# Assignment
Return every line of text in the listing below unchanged and leave out the pictures.

[Dataset listing]
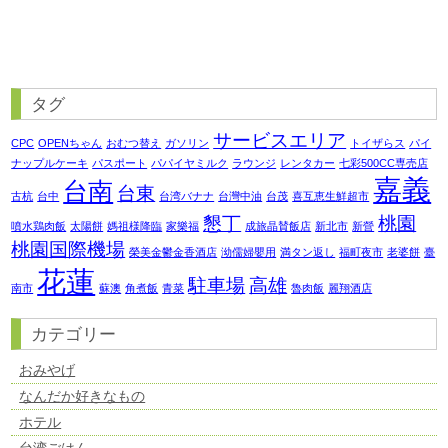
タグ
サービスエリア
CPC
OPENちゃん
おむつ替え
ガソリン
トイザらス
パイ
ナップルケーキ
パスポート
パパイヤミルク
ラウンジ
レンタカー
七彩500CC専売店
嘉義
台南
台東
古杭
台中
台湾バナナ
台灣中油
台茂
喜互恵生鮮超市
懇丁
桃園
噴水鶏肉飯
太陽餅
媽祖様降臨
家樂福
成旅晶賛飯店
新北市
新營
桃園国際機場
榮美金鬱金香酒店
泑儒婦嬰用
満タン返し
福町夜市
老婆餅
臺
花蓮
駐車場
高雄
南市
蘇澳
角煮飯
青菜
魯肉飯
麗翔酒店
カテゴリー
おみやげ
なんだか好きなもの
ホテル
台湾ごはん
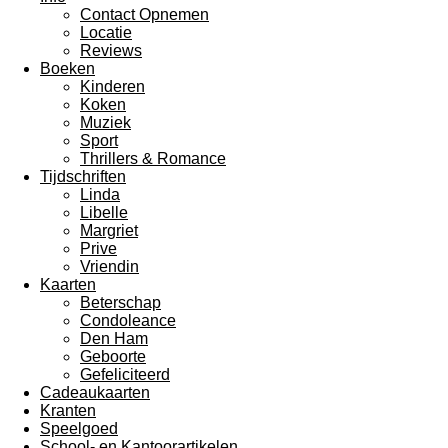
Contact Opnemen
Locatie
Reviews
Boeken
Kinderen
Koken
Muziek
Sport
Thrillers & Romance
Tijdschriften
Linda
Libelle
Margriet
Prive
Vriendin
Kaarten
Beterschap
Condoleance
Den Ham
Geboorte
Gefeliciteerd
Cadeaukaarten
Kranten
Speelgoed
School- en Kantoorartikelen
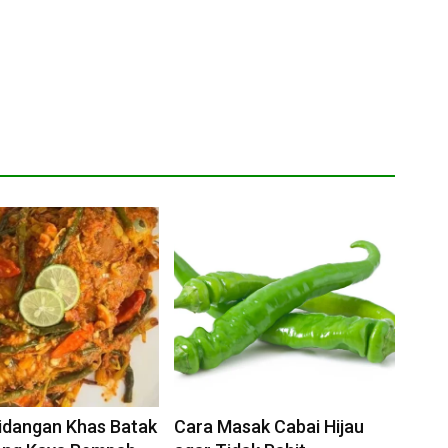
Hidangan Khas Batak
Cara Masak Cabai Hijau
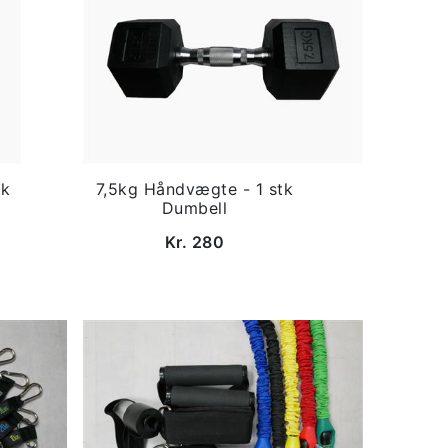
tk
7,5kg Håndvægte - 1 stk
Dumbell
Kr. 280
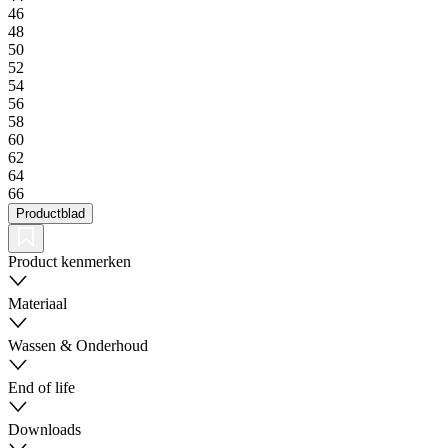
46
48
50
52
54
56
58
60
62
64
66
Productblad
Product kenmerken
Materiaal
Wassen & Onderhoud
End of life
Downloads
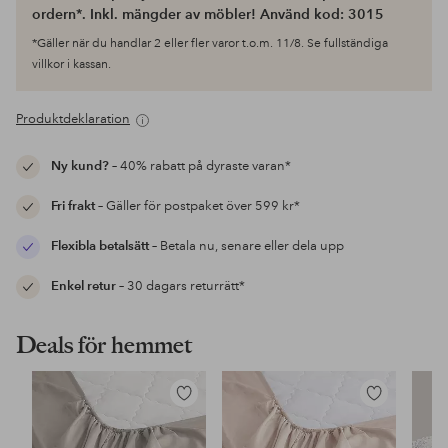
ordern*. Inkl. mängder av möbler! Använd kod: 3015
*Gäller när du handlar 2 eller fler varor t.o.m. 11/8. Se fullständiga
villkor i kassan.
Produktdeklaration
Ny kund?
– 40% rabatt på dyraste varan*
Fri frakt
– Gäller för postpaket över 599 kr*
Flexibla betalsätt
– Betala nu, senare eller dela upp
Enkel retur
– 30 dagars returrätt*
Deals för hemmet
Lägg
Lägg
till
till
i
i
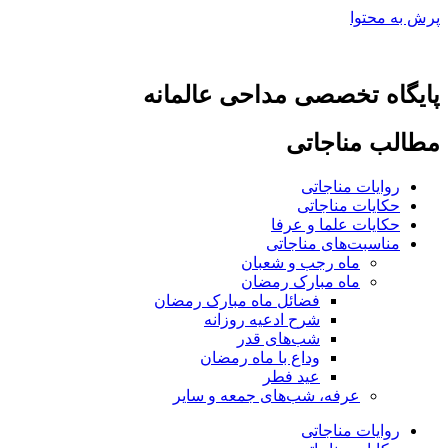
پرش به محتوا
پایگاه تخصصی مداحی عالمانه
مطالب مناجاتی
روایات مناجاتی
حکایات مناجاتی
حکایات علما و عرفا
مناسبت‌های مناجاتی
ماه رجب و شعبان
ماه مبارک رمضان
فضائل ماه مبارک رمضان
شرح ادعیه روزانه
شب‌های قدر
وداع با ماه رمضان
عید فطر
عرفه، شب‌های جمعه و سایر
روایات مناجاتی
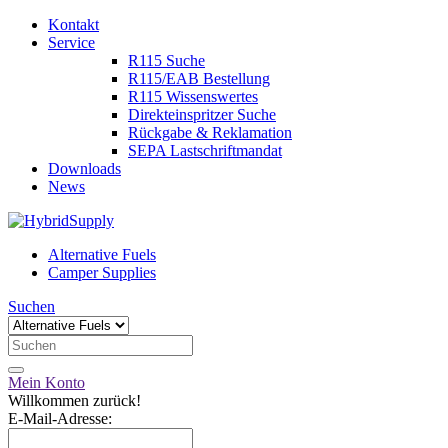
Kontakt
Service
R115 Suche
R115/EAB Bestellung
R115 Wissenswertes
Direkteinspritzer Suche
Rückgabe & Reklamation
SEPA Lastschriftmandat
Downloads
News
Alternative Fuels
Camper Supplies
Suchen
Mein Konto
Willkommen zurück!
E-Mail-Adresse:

# Finished task
タグ
サービスエリア
CPC
OPENちゃん
おむつ替え
ガソリン
トイザらス
パイ
ナップルケーキ
パスポート
パパイヤミルク
ラウンジ
レンタカー
七彩500CC専売店
嘉義
台南
台東
古杭
台中
台湾バナナ
台灣中油
台茂
喜互恵生鮮超市
懇丁
桃園
噴水鶏肉飯
太陽餅
媽祖様降臨
家樂福
成旅晶賛飯店
新北市
新營
桃園国際機場
榮美金鬱金香酒店
泑儒婦嬰用
満タン返し
福町夜市
老婆餅
臺
花蓮
駐車場
高雄
南市
蘇澳
角煮飯
青菜
魯肉飯
麗翔酒店
カテゴリー
おみやげ
なんだか好きなもの
ホテル
台湾ごはん
Contact Opnemen
Locatie
Reviews
Boeken
Kinderen
Koken
Muziek
Sport
Thrillers & Romance
Tijdschriften
Linda
Libelle
Margriet
Prive
Vriendin
Kaarten
Beterschap
Condoleance
Den Ham
Geboorte
Gefeliciteerd
Cadeaukaarten
Kranten
Speelgoed
School- en Kantoorartikelen
Hidangan Khas Batak
Cara Masak Cabai Hijau
tk
7,5kg Håndvægte - 1 stk
Dumbell
Kr. 280
46
48
50
52
54
56
58
60
62
64
66
Productblad
Product kenmerken
Materiaal
Wassen & Onderhoud
End of life
Downloads
ordern*. Inkl. mängder av möbler! Använd kod: 3015
*Gäller när du handlar 2 eller fler varor t.o.m. 11/8. Se fullständiga
villkor i kassan.
Produktdeklaration
Ny kund?
– 40% rabatt på dyraste varan*
Fri frakt
– Gäller för postpaket över 599 kr*
Flexibla betalsätt
– Betala nu, senare eller dela upp
Enkel retur
– 30 dagars returrätt*
Deals för hemmet
Lägg
Lägg
till
till
i
i
پرش به محتوا
پایگاه تخصصی مداحی عالمانه
مطالب مناجاتی
روایات مناجاتی
حکایات مناجاتی
حکایات علما و عرفا
مناسبت‌های مناجاتی
ماه رجب و شعبان
ماه مبارک رمضان
فضائل ماه مبارک رمضان
شرح ادعیه روزانه
شب‌های قدر
وداع با ماه رمضان
عید فطر
عرفه، شب‌های جمعه و سایر
روایات مناجاتی
Kontakt
Service
R115 Suche
R115/EAB Bestellung
R115 Wissenswertes
Direkteinspritzer Suche
Rückgabe & Reklamation
SEPA Lastschriftmandat
Downloads
News
Alternative Fuels
Camper Supplies
Suchen
Mein Konto
Willkommen zurück!
E-Mail-Adresse:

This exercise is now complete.